Wednesday, September 20

Body hair

First of all, an article about Baidu that relates to last week's post about censorship. It appears that Baidu is doing really well, which certainly couldn't please the Chinese government more. This is perhaps the latest type of censorship in China, but it's certainly not the first. Emperors from the beginning of time burned books and killed writers with whom they disagreed. Mao liked to bait traps, like in the Hundred Flowers Campaign when he asked for suggestions and got rid of anyone who made one. And of course, there was the Cultural Revolution.

This week I'm supposed to be writing about Mao. Some other sites have had retrospectives over the past two weeks. Interestingly enough, there has not been a major retrospective from out of China. Perhaps this is related to the initiative to take Mao out of the history books! In fact, in the years after his death, the high cadres decided that Mao had been "70% right and 30% wrong" and considered the book closed. More specifics were left out: most Chinese under fourty continue to revere Mao without knowing much of anything about him.

It is difficult to assess Mao's legacy. As a revolutionary, he was a great, a genius, and generally improved the plight of everyday Chinese. In Communist areas before the full takeover in 1949 and for some time thereafter, the Party redistributed land, largely ended child slavery and opium abuse, instituted more equal rights for women, schools and basic healthcare. As a leader, Mao presided over massive crackdowns like the Hundred Flowers and the Cultural Revolution, as well as the greatest famine in human history (and one that probably could have been avoided). And if you look at China today, it bears little resemblance to the socialist paradise that Mao aimed at creating.

You might say (as many have before you) that Mao was Lenin and Stalin rolled into one. The question this raises is how Lenin would have ruled had he lived. There are indications that Lenin would have been more of an internationalist, more of a moderate and less of a tyrant. There are also indications that Lenin would have been every bit as ruthless as Stalin. Different times call for different leaders. And you know what they say about power.

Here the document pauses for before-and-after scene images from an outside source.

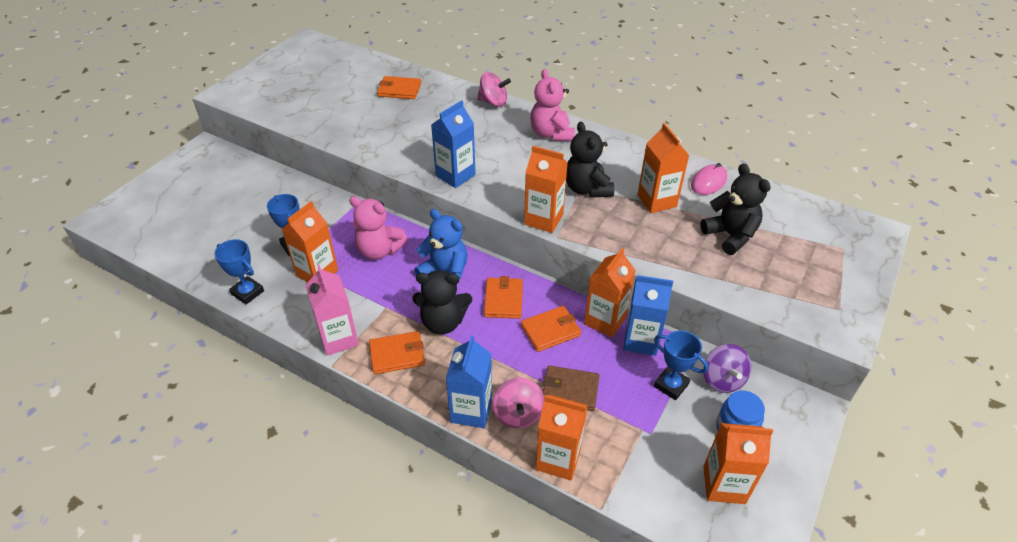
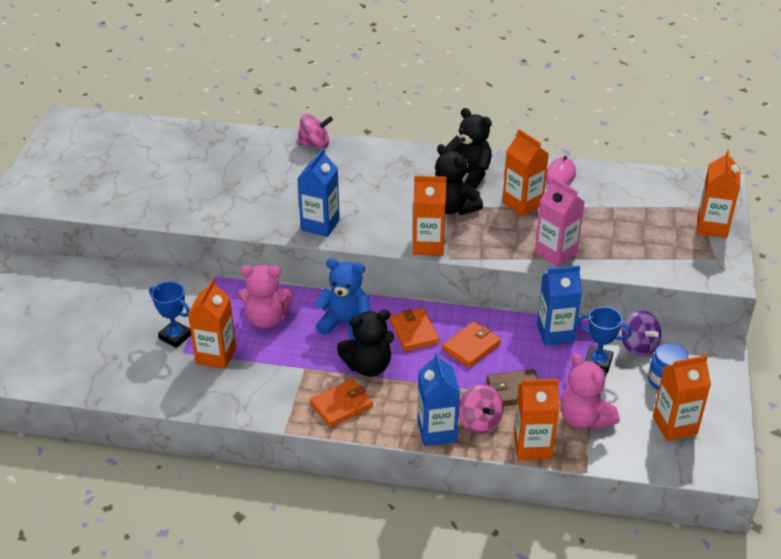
camera: 20 degrees left, 5 degrees down
blue trophy [214,239,264,304] -> none
pink carton [305,265,359,356] -> pink carton moved to [535,177,585,267]
orange wallet [377,76,421,99] -> none
pink teddy bear [530,69,575,141] -> pink teddy bear moved to [560,353,620,430]
orange carton [584,248,636,337] -> orange carton moved to [697,149,740,238]
black teddy bear [700,164,771,255] -> black teddy bear moved to [446,108,492,189]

While it is true that Mao was a theorist and a true revolutionary in his youth and a vicious tyrant at the end, and probably made some poor judgements in between, this comparison suppreses another aspect of Mao's legacy we should look at. Mao was a nationalist every bit as much as he was a socialist (please note the lower case, I do not mean that Mao was a Nationalist as much as he was a Communist in terms of party affiliation [i.e. guomindang a.k.a. KMT] although he, like all early Communists, was a Nationalist early on). There is a big division between the international communists and the national communists. No major internationalist socialist has ever lead a Communist country. True, the USSR (sucessfully) sponsored Communists in Korea, Eastern Europe, China (sortof), Southeast Asia and Cuba (who in turn sponsored unsucessful Communists elsewhere in Latin America and Africa) and unsucessfully elswhere. But this was largely out of nessessity and a very national rivalry with the US. Real internationalists like Trotsky never came fully to power and probably never could have.

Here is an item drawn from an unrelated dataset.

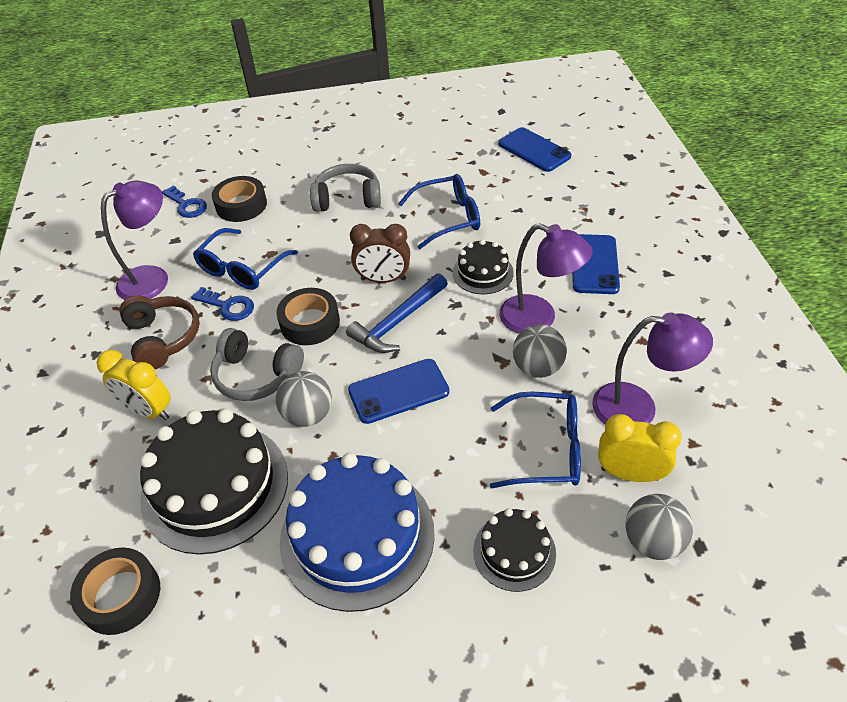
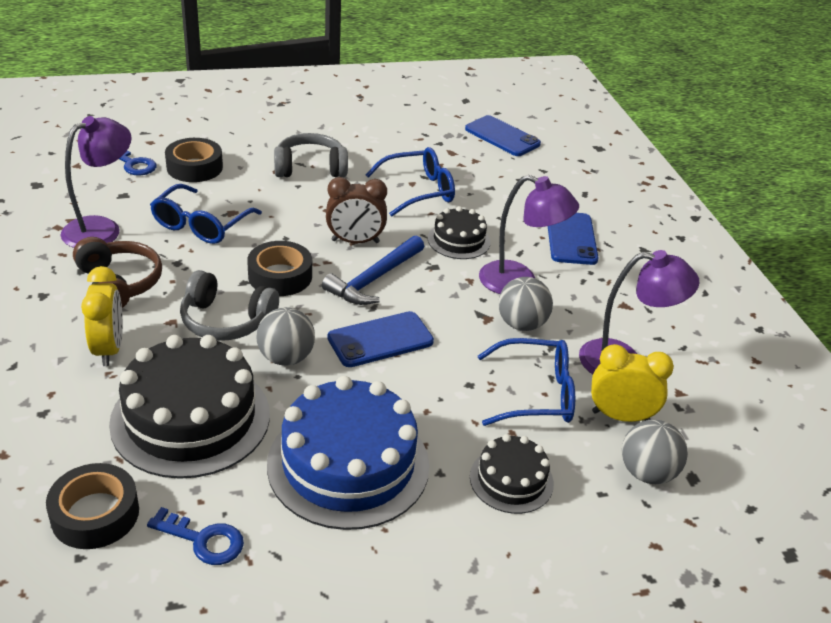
camera: 10 degrees left, 10 degrees down
yellow clock [97,350,171,420] -> yellow clock turned 120 degrees counterclockwise [81,266,123,366]
blue key [191,287,254,321] -> blue key moved to [147,507,244,565]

In fact, revolutionaries in many of those countries were oppsed simultaneously to a leadership supported by foreign capital or even foreign occupation, putting class and national interests in the same camp. This was certainly the case in China (Japan and to a lesser extent the US-supported KMT), Vietnam (France, Japan and the US) and Cuba (the US). Ho Chi Minh discribed himself as a Vietnamese nationalist first and a Communist second; arguably this was the case for Mao as well. During the war with Japan, the Communists were willing to form common ground with the Nationalists to force out the foreign threat. Following the take-over, Mao insisted on rapid industrialization based on heavy industry largely for reasons of national pride and security; allowing light industry to develop first would likely have resulted in smoother progress.

In this respect, the China of today is a real legacy of Mao. He lead the effort to drive out foreigners and develop China as a powerful and independant country. He would certainly be proud that China is a major force on the global scene and has begun to export technical expertise with development loans and has been asserting itself in the UN. He certainly would have liked the Three Gorges Dam. And in terms of the culture, China shows Mao's legacy in it's very language: Mao, like several emperors before him modernized the writing system and required everyone to learn Mandarin. This is a legacy that I can certainly appreciate.